王宮の内側にいる人間は、ごくりとつばを飲み込んだ。
剣の柄に手をかけ、祈った。
いよいよ、最期か。
だが、民衆は、予想に反して、ぴくりとも動かない。
レアは、わずかに開いた一人分の隙間から、ひょい、と自分の体を外へと投げ出した。
傍にいた兵士が、あっ、と短く叫ぶ。
レアが、倒れた女のもとへと歩みを進めると、その進行方向に陣取っていた人々は、皆体をひいて、同じように道をあけた。
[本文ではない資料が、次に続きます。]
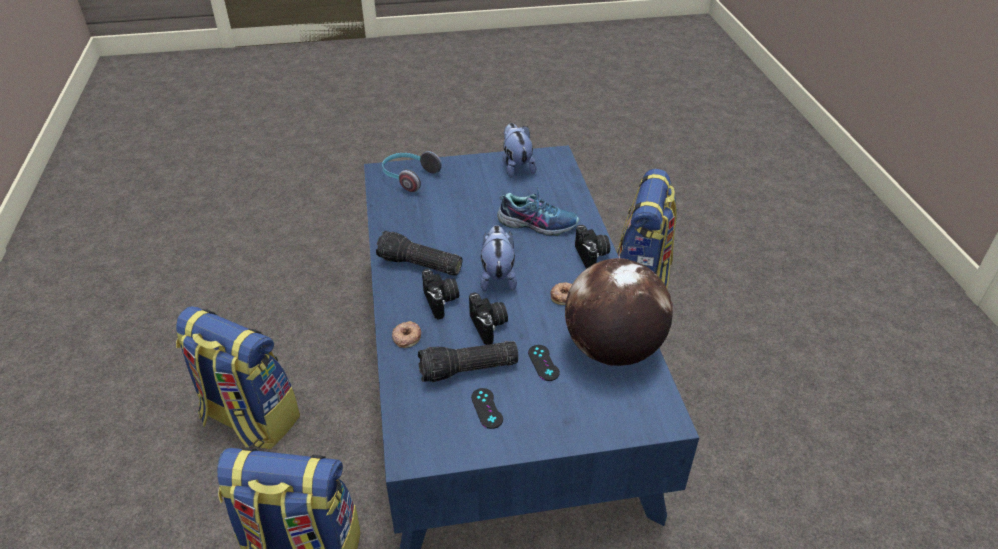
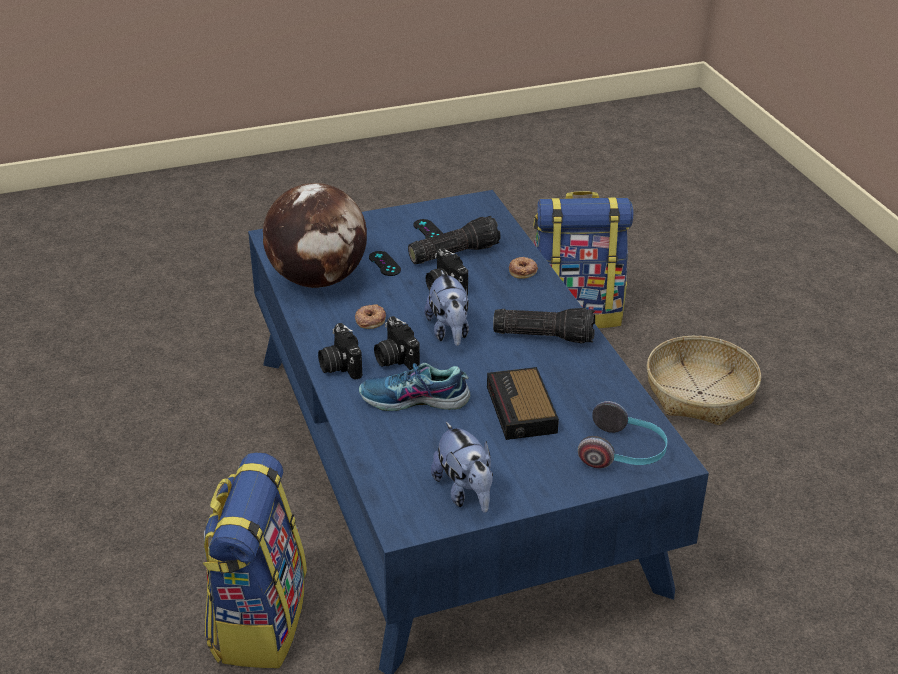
camera: 170 degrees right, 5 degrees down
backpack [176,306,300,449] -> basket [647,336,761,425]
camera [422,269,459,320] -> camera moved to [374,316,420,370]
none -> alarm clock [487,367,559,440]

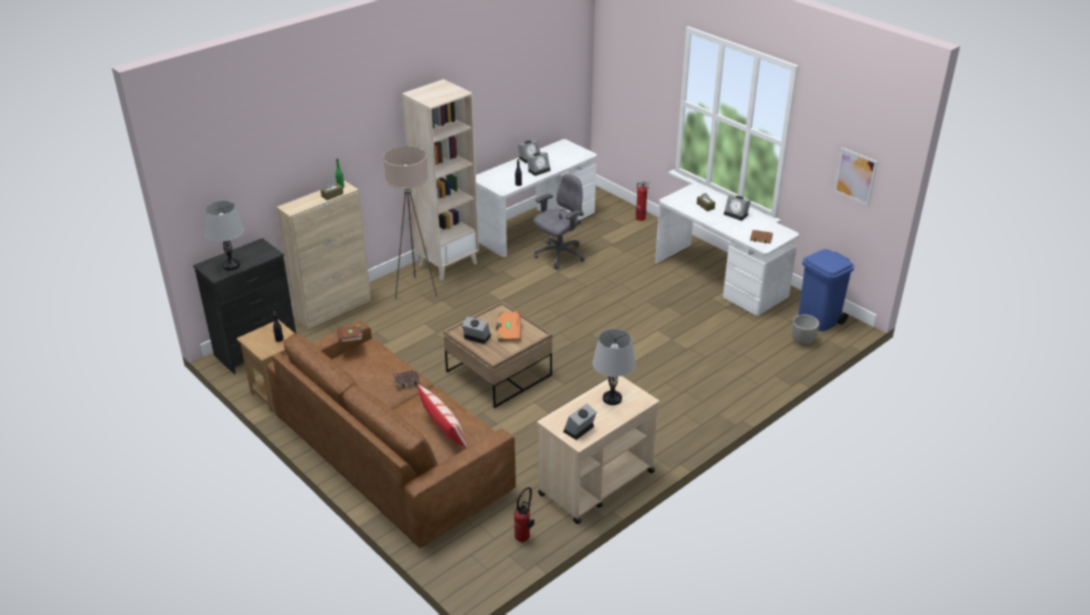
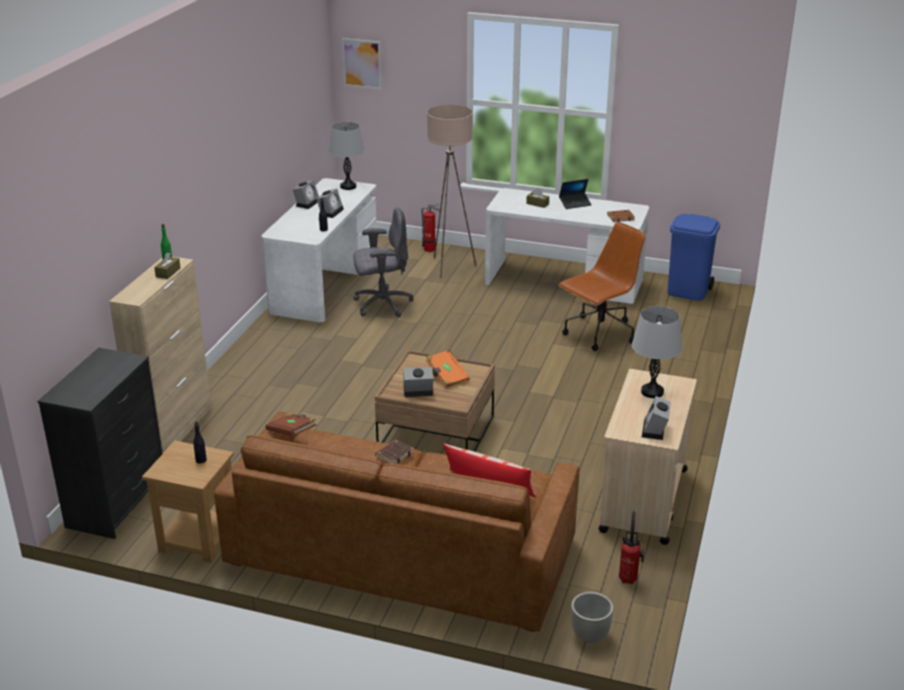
camera: 30 degrees left, 5 degrees down
grey table lamp [205,201,244,271] -> grey table lamp moved to [329,122,365,190]
beige floor lamp [383,146,437,300] -> beige floor lamp moved to [427,104,477,278]
beige bookcase [402,79,479,280] -> none
grey office chair [534,174,585,269] -> grey office chair turned 60 degrees clockwise [353,208,413,317]
alarm clock [724,195,751,221] -> laptop [559,179,592,209]
grey planter [792,314,819,345] -> grey planter moved to [571,592,614,642]
picture [834,147,877,206] -> picture moved to [342,38,382,90]
none -> brown office chair [558,222,645,351]

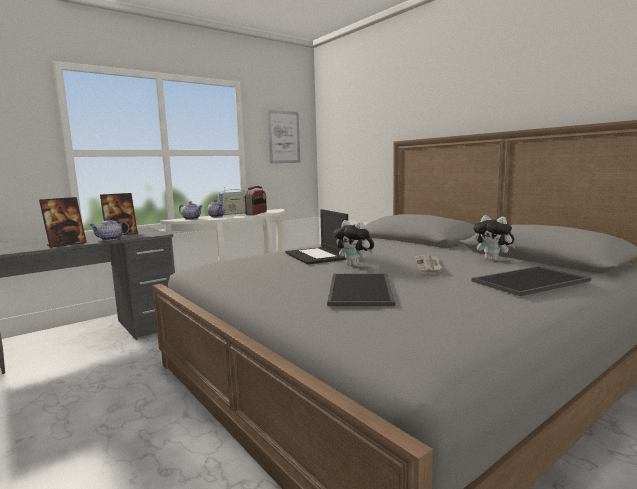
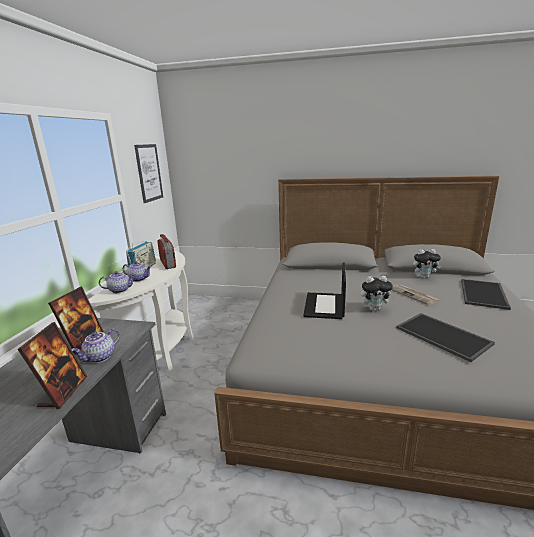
camera: 40 degrees left, 10 degrees up
laptop [286,209,348,264] -> laptop turned 75 degrees clockwise [303,263,346,319]

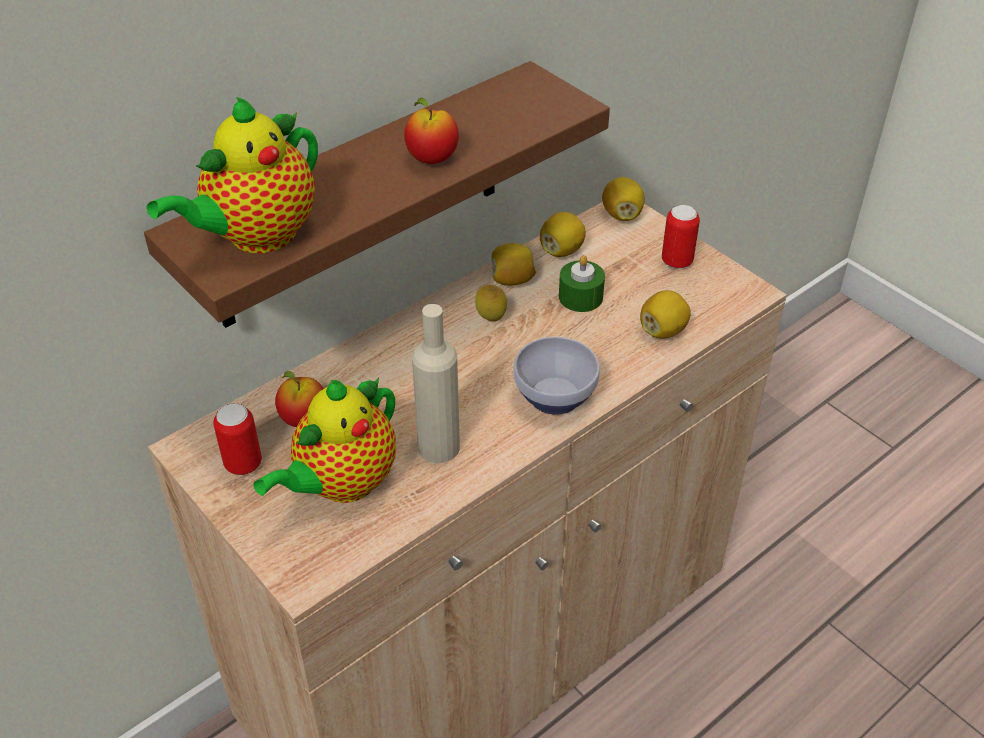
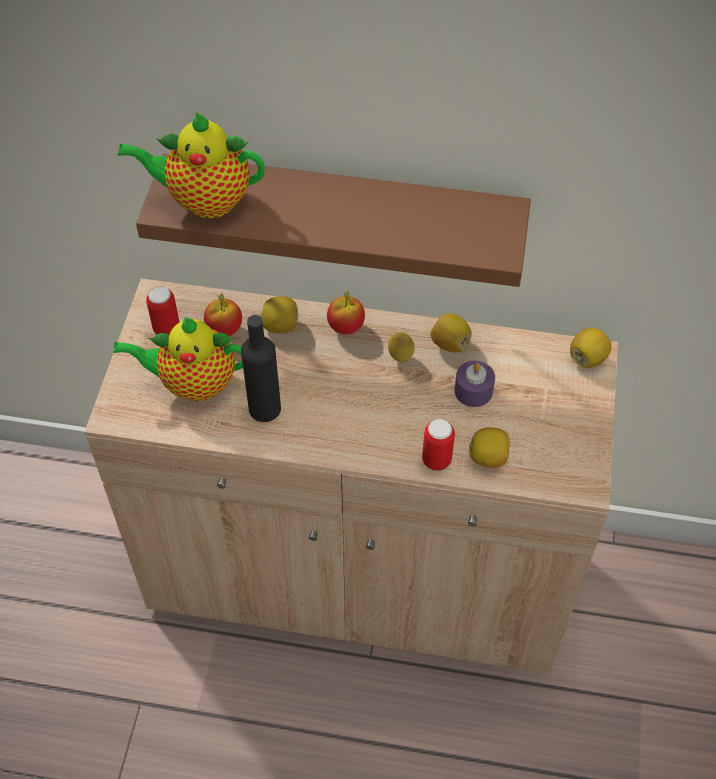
camera: 50 degrees right, 10 degrees up
apple [404,98,459,164] -> apple moved to [327,290,365,335]
beige bottle [412,304,460,463] -> black bottle [241,315,281,422]
bowl [513,336,600,415] -> none
lemon [540,212,586,257] -> lemon moved to [261,296,298,333]
green candle [559,255,605,312] -> purple candle [454,361,495,407]
can [662,205,700,269] -> can moved to [422,419,455,471]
麦が風に倒されるように、レアの通り道が、おもしろいほど順調に、できていく。
さほどの時間を要せず、レアは目的の女のもとへと、たどり着いた。
「さぁ、これを飲んで」
レアは、椀に水を注ぐと、女の口へと近づける。
「どうか、どうかお許しください・・・」
女は、レアの袖口を握り締め、必死に許しを請うた。
「何をおっしゃっているの?あなたがあやまることなど、何一つないわ。
さぁ、これを飲んで。元気にならないと、ナナスが待っているのでしょう?」
女は、目を瞬かせると、今度は涙腺が壊れたのかと思うほど、涙が一気に溢れ出た。
まさか、自分の子供の名前を覚えていてくれたなんて。